Os obstáculos não são novos, mas foram
agravados pela orientação política dada pelo Presidente da Comissão, José
Manuel Barroso, desde o início do seu primeiro mandato, em julho de 2004. Um
dos fatores é a relutância em desenvolver legislação social/laboral comum.
A maior parte das propostas de nova
legislação sobre saúde no trabalho foi bloqueada na última década. As poucas
diretivas adotadas têm sido sobre questões muito menos importantes do que os
cancros profissionais. A adoção do REACH, no entanto, que regula a produção e
comercialização de produtos químicos, é uma grande oportunidade.
Os princípios mais avançados do REACH
foram definidos no final da década de 1990 num contexto político mais
favorável. O REACH foi adotado no final de 2006, a implementar gradualmente ao
longo de 11 anos, de 2007 a 2018.
Em princípio, todas as substâncias
cancerígenas produzidas ou comercializadas na Europa em volumes de produção de,
pelo menos, umas toneladas por ano deveriam ter sido registadas até 1 de
dezembro de 2010.
As novas regras poderiam melhorar
significativamente a situação. Mas tem de haver vontade política para usá-los!
Duas coisas serão decisivas nos próximos anos: tornar a saúde ocupacional um
critério fundamental da implementação do REACH; e complementando o REACH com
legislação mais ambiciosa em termos de saúde e segurança no trabalho.

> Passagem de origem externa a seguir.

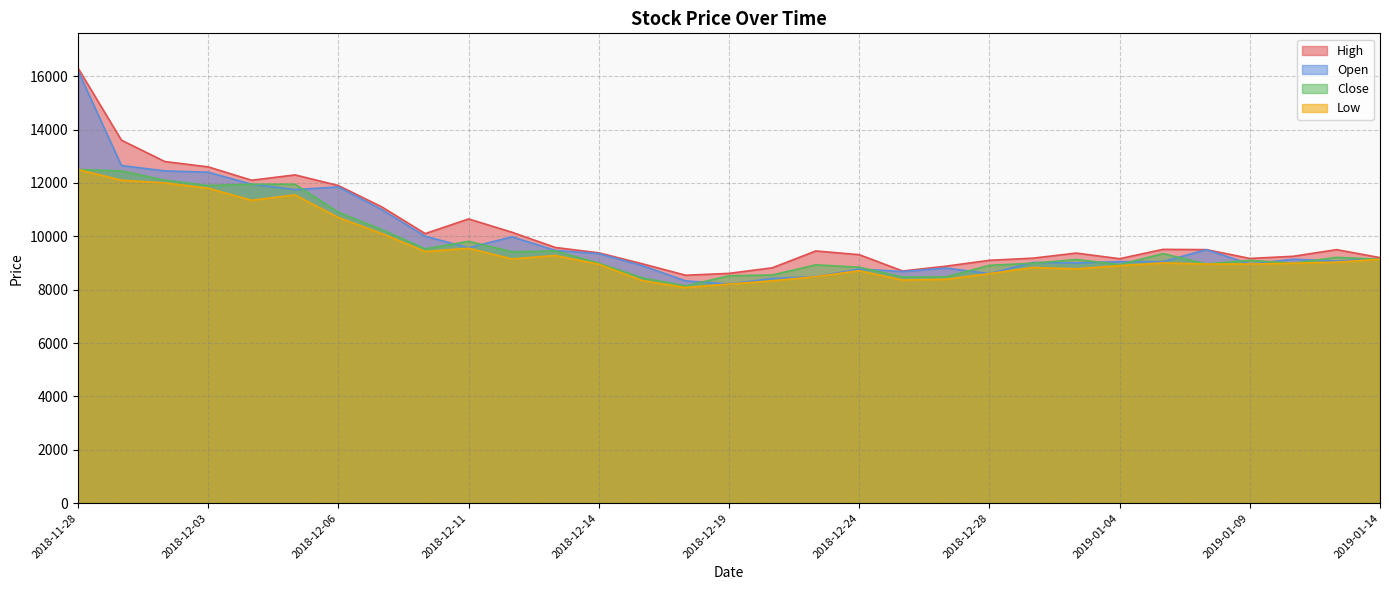

What is the difference between the High values at 2018-12-03 and 2018-11-29?

1000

No que diz respeito aos cancros, o
desgosto da atual Comissão Europeia em propor nova legislação social/laboral é
agravado por um lobby intensivo da indústria química, que está contra qualquer
supervisão pública ou laboral das suas opções de produção.
A atual Estratégia para a SST foi
definida para o período 2007-2012. Parece provável que não sejam feitos progressos
significativos. Foi encontrada uma desculpa para não rever a legislação.
É uma enorme falha que não pode ser
escondida por trás da imagem rosada de números de acidentes de trabalho em
queda. Todos os anos, pelo menos 15 vezes mais pessoas morrem na Europa devido
a cancros causados por más condições de trabalho, como são mortos em acidentes
de trabalho.
E como cientista e principal opositor do lobby
do amianto, o Dr. Irving Selikoff diz que "as estatísticas são pessoas com
as lágrimas limpas".
Em breve será definida uma nova estratégia europeia para a saúde e segurança no trabalho para o período
2013-2020. Não faltam propostas de iniciativas concretas. A implementação
gradual do REACH oferece oportunidades excecionais para melhorar a prevenção no
local de trabalho.
Em última análise, os cancros
relacionados com o trabalho serão um critério principal para avaliar a
consistência e o ponto dessa estratégia.